A trademark and branding strategy is not difficult to create, but it does require active monitoring of the marketplace and a proactive approach to solving issues before they become unmanageable. However, the rewards of doing so will be years of additional market share based on goodwill built up in the mark. Both the health care providers and the company gain from such a strategy.


Medical Devices: What’s Hot and What’s Not
By Ronald S. Eppen (reppen@foley.com)

Recent research regarding investments and mergers and acquisitions (M&A) trends in the medical device industry suggests five overall trends in device industry transactions: (1) overall volume of exit transactions is down significantly during the first three quarters of 2009; (2) average deal valuations during this time are down by almost half, with increasing frequency of creditor- or investor-directed “date certain M&A events” (i.e., fire sales); (3) private equity buyouts comprise a much lower percentage of activity versus prior periods; (4) strategic acquisitions, while down in overall volume, constitute a significantly larger percentage of M&A deals; and (5) the volume of venture investment deals is down less than M&A, but the average venture deal size is down approximately 40 percent from last year.

The level of venture investment in the device industry during the previous decade was atypically high, and with ongoing structural changes in the venture capital industry, the lower volume seen this year represents a return to a more rational level. Many observers believe that aggregate dollars invested in the sector are likely to remain at or near 2009 levels for the foreseeable future.

Accordingly, companies will need to operate in a much less capital-intensive manner than times past. Ability to self-fund (through family, friends, and so forth) until the point of product validation is critical. With venture capital funds much tighter and many alternative funding sources from past periods (such as direct investment by hedge funds) now effectively foreclosed, the following are areas believed to be the most promising funding sources for companies seeking “survival capital” in the current environment. One key strategy is co-development arrangements, in which customers or prospective customers help fund product development and rollout in exchange for preferred access or other favorable terms post-development.
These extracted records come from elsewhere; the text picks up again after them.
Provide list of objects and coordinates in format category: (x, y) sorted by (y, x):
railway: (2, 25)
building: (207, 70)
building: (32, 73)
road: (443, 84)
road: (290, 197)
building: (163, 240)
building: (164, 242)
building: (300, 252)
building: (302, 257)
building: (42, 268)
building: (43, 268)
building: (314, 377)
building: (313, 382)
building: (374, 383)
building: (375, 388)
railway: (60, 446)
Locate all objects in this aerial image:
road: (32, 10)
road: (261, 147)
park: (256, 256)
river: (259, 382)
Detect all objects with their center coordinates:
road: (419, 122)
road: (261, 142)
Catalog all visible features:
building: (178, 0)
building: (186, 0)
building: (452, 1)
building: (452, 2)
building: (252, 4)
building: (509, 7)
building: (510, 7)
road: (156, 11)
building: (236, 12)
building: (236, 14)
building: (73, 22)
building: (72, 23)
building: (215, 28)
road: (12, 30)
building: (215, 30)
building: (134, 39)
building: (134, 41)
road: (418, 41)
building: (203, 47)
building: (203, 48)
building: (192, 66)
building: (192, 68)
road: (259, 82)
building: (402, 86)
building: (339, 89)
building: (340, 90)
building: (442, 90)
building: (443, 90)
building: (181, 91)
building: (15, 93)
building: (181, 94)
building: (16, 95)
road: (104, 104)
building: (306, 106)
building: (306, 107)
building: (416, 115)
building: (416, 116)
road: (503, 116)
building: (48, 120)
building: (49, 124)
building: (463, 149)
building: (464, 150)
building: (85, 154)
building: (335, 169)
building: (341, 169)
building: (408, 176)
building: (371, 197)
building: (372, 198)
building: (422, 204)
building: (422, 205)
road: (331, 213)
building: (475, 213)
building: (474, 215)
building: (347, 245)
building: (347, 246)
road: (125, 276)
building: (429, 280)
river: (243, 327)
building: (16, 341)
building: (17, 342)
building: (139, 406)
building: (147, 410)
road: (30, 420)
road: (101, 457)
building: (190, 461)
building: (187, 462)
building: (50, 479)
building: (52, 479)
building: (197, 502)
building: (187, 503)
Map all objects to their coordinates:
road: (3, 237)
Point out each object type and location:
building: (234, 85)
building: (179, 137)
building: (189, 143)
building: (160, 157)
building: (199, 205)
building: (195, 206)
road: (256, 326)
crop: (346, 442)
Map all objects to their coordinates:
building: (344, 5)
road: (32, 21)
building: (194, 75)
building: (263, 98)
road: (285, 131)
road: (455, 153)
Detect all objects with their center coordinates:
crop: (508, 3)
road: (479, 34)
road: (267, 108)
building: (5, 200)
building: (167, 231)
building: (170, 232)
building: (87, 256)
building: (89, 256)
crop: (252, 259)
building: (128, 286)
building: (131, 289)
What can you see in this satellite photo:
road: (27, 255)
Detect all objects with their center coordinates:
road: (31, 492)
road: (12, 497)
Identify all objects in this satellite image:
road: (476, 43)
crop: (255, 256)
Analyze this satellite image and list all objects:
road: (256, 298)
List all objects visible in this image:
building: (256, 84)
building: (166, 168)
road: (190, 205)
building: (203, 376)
Where hospitals are customers, provision of access to facilities, personnel, and infrastructure also can lower product development costs and stretch tight capital budgets. Non-dilutive funding sources such as philanthropic organizations, NIH funding/SBIR grants, and other grant programs at the state level also are increasingly seen as important sources of scarce capital. It is important to note that philanthropic organizations have become much more rigorous in assessing potential grant recipients and that companies seeking such funding need to be prepared to make a strong, detailed demonstration of how they align with the target organization’s philanthropic mission. With increased competition for government funding at all levels, companies are well advised to obtain the appropriate professional guidance — strategic, lobbying, and the like — to maximize chances for success.

Business models involving a long product-development cycle, from inception and product validation to the market, and requiring multiple infusions of large amounts of capital are likely to continue to be out of favor for the foreseeable future. Companies that survive and attract investment are likely to be those that can conserve capital, have the ability to get products to market with a small amount of investment dollars, and have well-thought-out and proven regulatory and reimbursement strategies.